__Record extracts__:

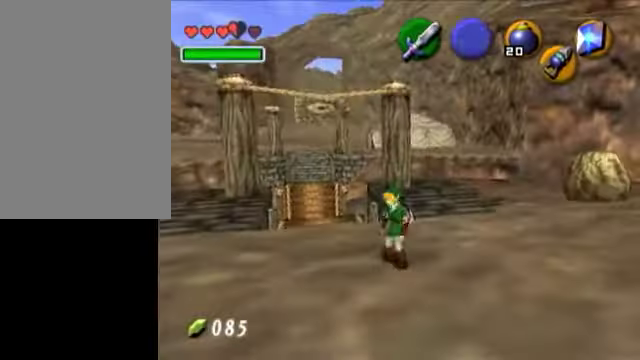
{"buttons": [], "left_stick": "up", "events": [[250, "left_stick", "down"], [350, "left_stick", "center"], [500, "left_stick", "up"]]}
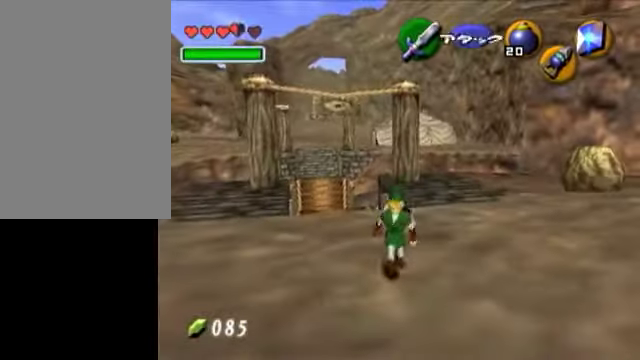
{"buttons": [], "left_stick": "center", "events": [[150, "left_stick", "down"], [200, "left_stick", "up-left"], [400, "left_stick", "center"]]}
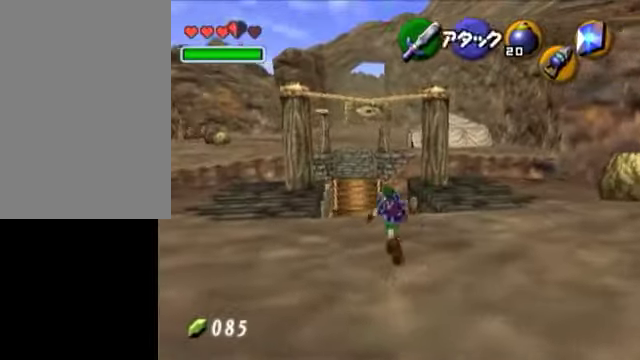
{"buttons": [], "left_stick": "down", "events": [[150, "left_stick", "down"]]}
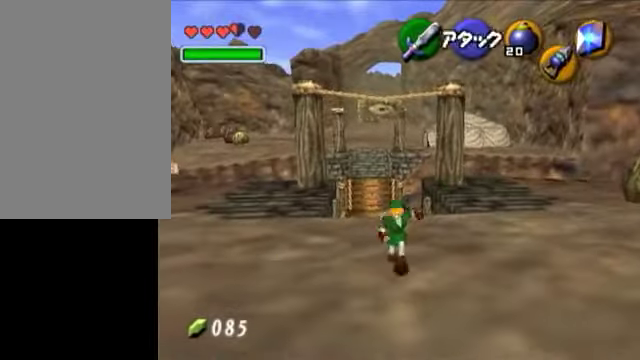
{"buttons": [], "left_stick": "up", "events": [[50, "left_stick", "center"], [100, "left_stick", "up"], [200, "left_stick", "center"], [300, "Y", "down"], [350, "R1", "down"], [400, "Y", "up"], [400, "left_stick", "up"], [500, "R1", "up"]]}
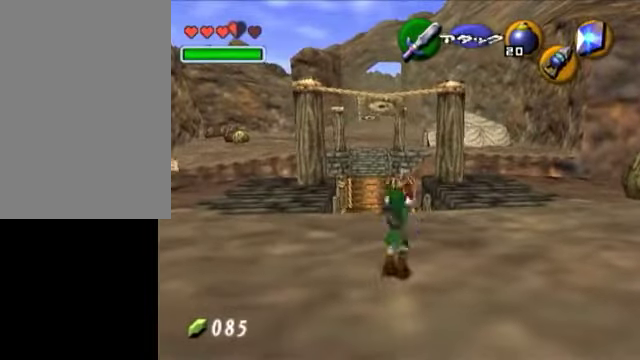
{"buttons": [], "left_stick": "center", "events": [[500, "left_stick", "center"]]}
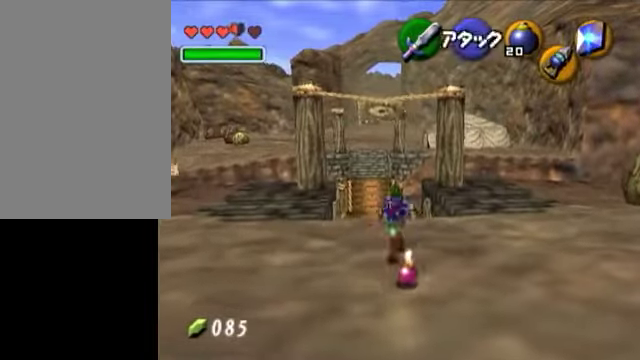
{"buttons": [], "left_stick": "up", "events": [[200, "left_stick", "up"]]}
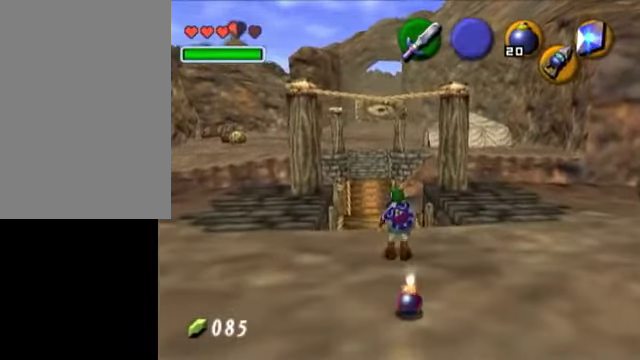
{"buttons": [], "left_stick": "up", "events": []}
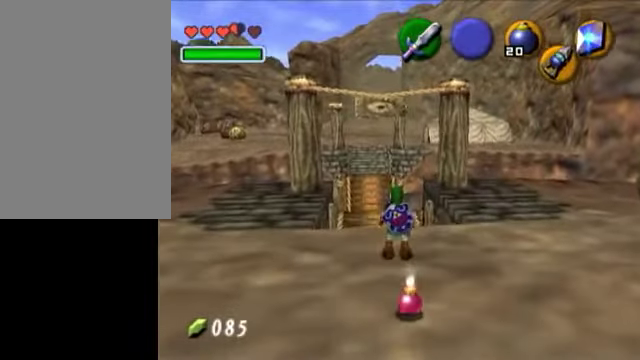
{"buttons": [], "left_stick": "center", "events": [[150, "left_stick", "center"]]}
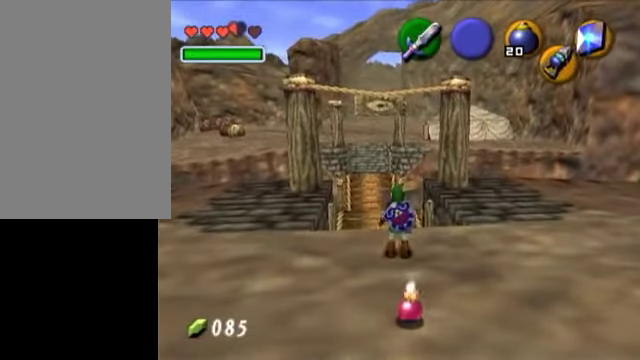
{"buttons": [], "left_stick": "center", "events": []}
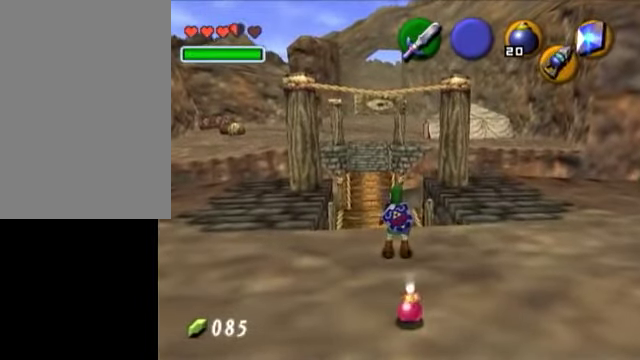
{"buttons": [], "left_stick": "center", "events": []}
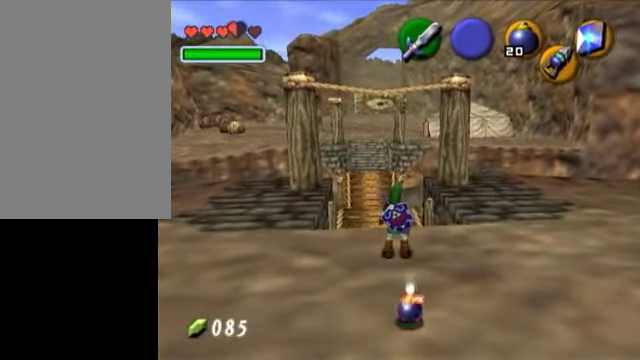
{"buttons": [], "left_stick": "center", "events": []}
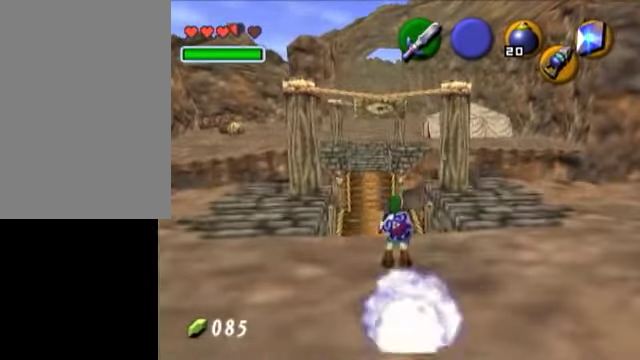
{"buttons": ["L1"], "left_stick": "down", "events": [[400, "left_stick", "down"], [500, "L1", "down"]]}
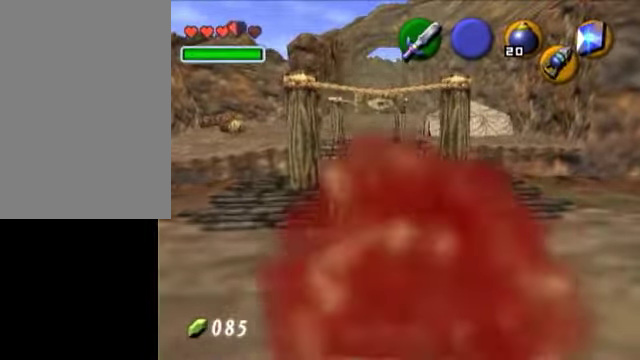
{"buttons": [], "left_stick": "up", "events": [[50, "left_stick", "center"], [200, "L1", "up"], [300, "left_stick", "up"]]}
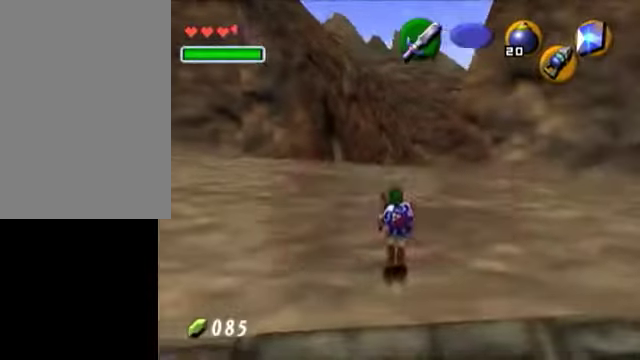
{"buttons": [], "left_stick": "center", "events": [[350, "left_stick", "center"]]}
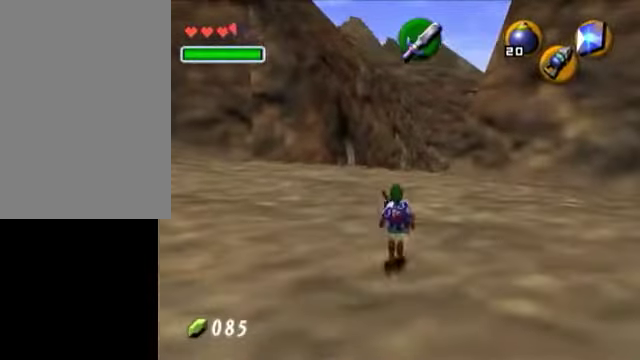
{"buttons": [], "left_stick": "down-left", "events": [[50, "Y", "down"], [50, "left_stick", "down"], [100, "R1", "down"], [150, "left_stick", "down-left"], [200, "Y", "up"], [250, "R1", "up"]]}
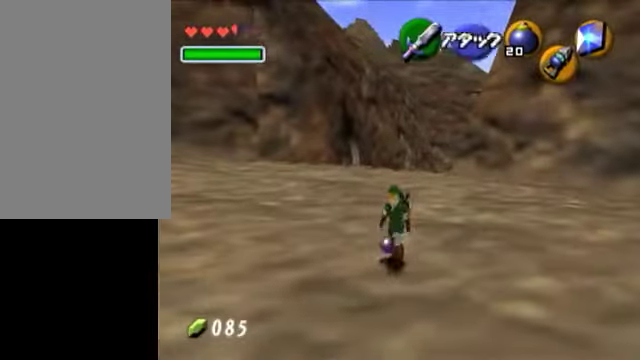
{"buttons": [], "left_stick": "left", "events": [[350, "left_stick", "center"], [400, "left_stick", "left"]]}
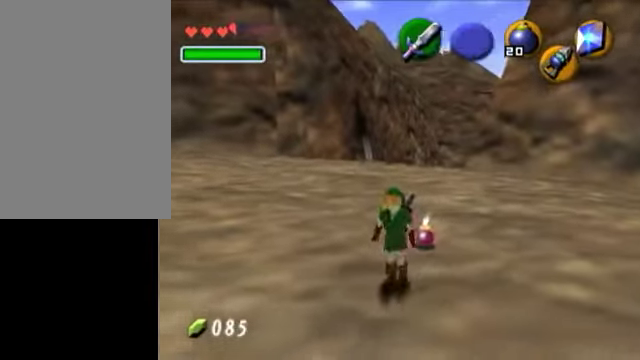
{"buttons": [], "left_stick": "center", "events": [[250, "left_stick", "center"]]}
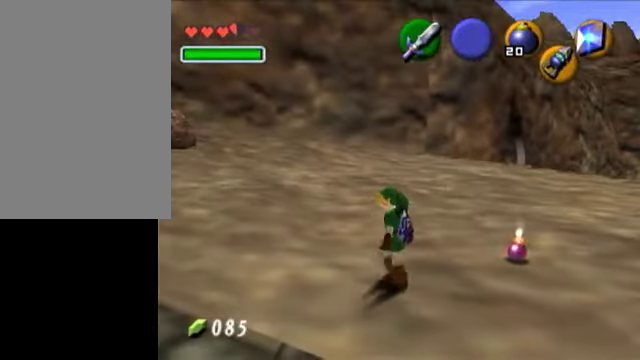
{"buttons": [], "left_stick": "center", "events": []}
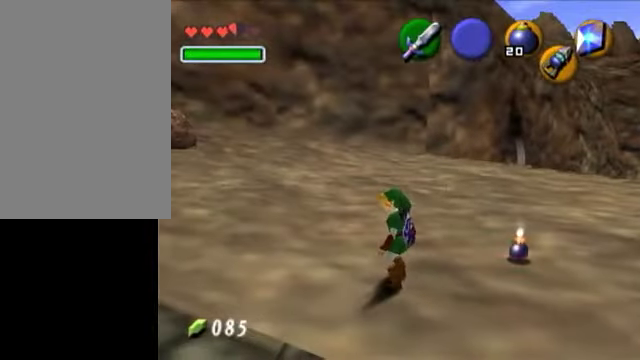
{"buttons": [], "left_stick": "center", "events": [[200, "left_stick", "up"], [400, "left_stick", "center"]]}
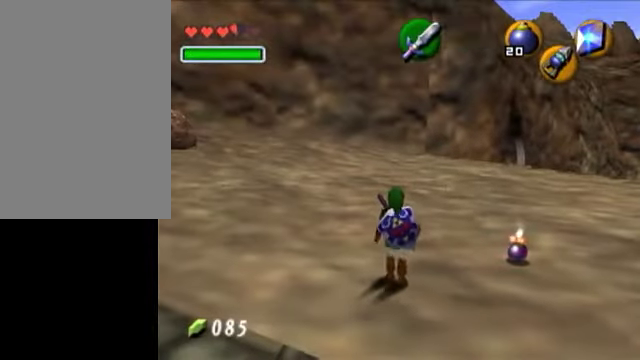
{"buttons": [], "left_stick": "center", "events": []}
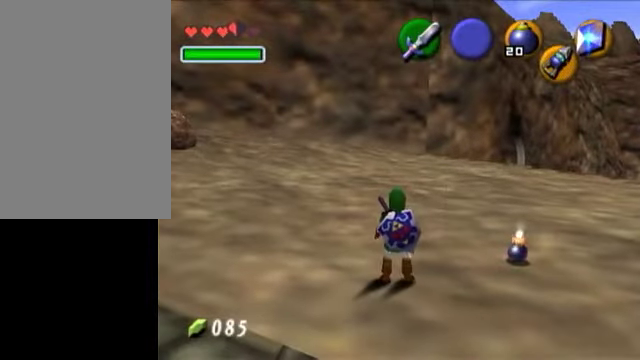
{"buttons": [], "left_stick": "center", "events": []}
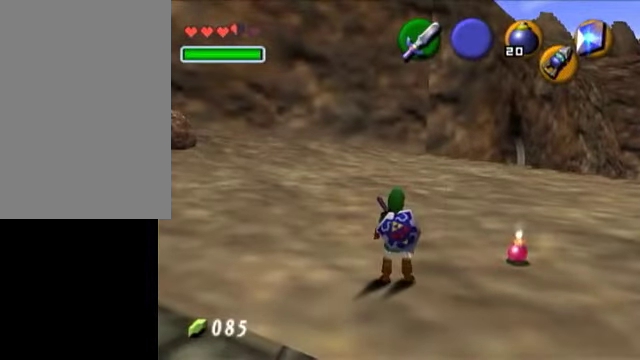
{"buttons": [], "left_stick": "center", "events": [[200, "left_stick", "up"], [350, "left_stick", "center"]]}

__Your task__: Give the listing again exactly, minus its images.

__Task response__:
{"buttons": [], "left_stick": "up", "events": [[250, "left_stick", "down"], [350, "left_stick", "center"], [500, "left_stick", "up"]]}
{"buttons": [], "left_stick": "center", "events": [[150, "left_stick", "down"], [200, "left_stick", "up-left"], [400, "left_stick", "center"]]}
{"buttons": [], "left_stick": "down", "events": [[150, "left_stick", "down"]]}
{"buttons": [], "left_stick": "up", "events": [[50, "left_stick", "center"], [100, "left_stick", "up"], [200, "left_stick", "center"], [300, "Y", "down"], [350, "R1", "down"], [400, "Y", "up"], [400, "left_stick", "up"], [500, "R1", "up"]]}
{"buttons": [], "left_stick": "center", "events": [[500, "left_stick", "center"]]}
{"buttons": [], "left_stick": "up", "events": [[200, "left_stick", "up"]]}
{"buttons": [], "left_stick": "up", "events": []}
{"buttons": [], "left_stick": "center", "events": [[150, "left_stick", "center"]]}
{"buttons": [], "left_stick": "center", "events": []}
{"buttons": [], "left_stick": "center", "events": []}
{"buttons": [], "left_stick": "center", "events": []}
{"buttons": ["L1"], "left_stick": "down", "events": [[400, "left_stick", "down"], [500, "L1", "down"]]}
{"buttons": [], "left_stick": "up", "events": [[50, "left_stick", "center"], [200, "L1", "up"], [300, "left_stick", "up"]]}
{"buttons": [], "left_stick": "center", "events": [[350, "left_stick", "center"]]}
{"buttons": [], "left_stick": "down-left", "events": [[50, "Y", "down"], [50, "left_stick", "down"], [100, "R1", "down"], [150, "left_stick", "down-left"], [200, "Y", "up"], [250, "R1", "up"]]}
{"buttons": [], "left_stick": "left", "events": [[350, "left_stick", "center"], [400, "left_stick", "left"]]}
{"buttons": [], "left_stick": "center", "events": [[250, "left_stick", "center"]]}
{"buttons": [], "left_stick": "center", "events": []}
{"buttons": [], "left_stick": "center", "events": [[200, "left_stick", "up"], [400, "left_stick", "center"]]}
{"buttons": [], "left_stick": "center", "events": []}
{"buttons": [], "left_stick": "center", "events": []}
{"buttons": [], "left_stick": "center", "events": [[200, "left_stick", "up"], [350, "left_stick", "center"]]}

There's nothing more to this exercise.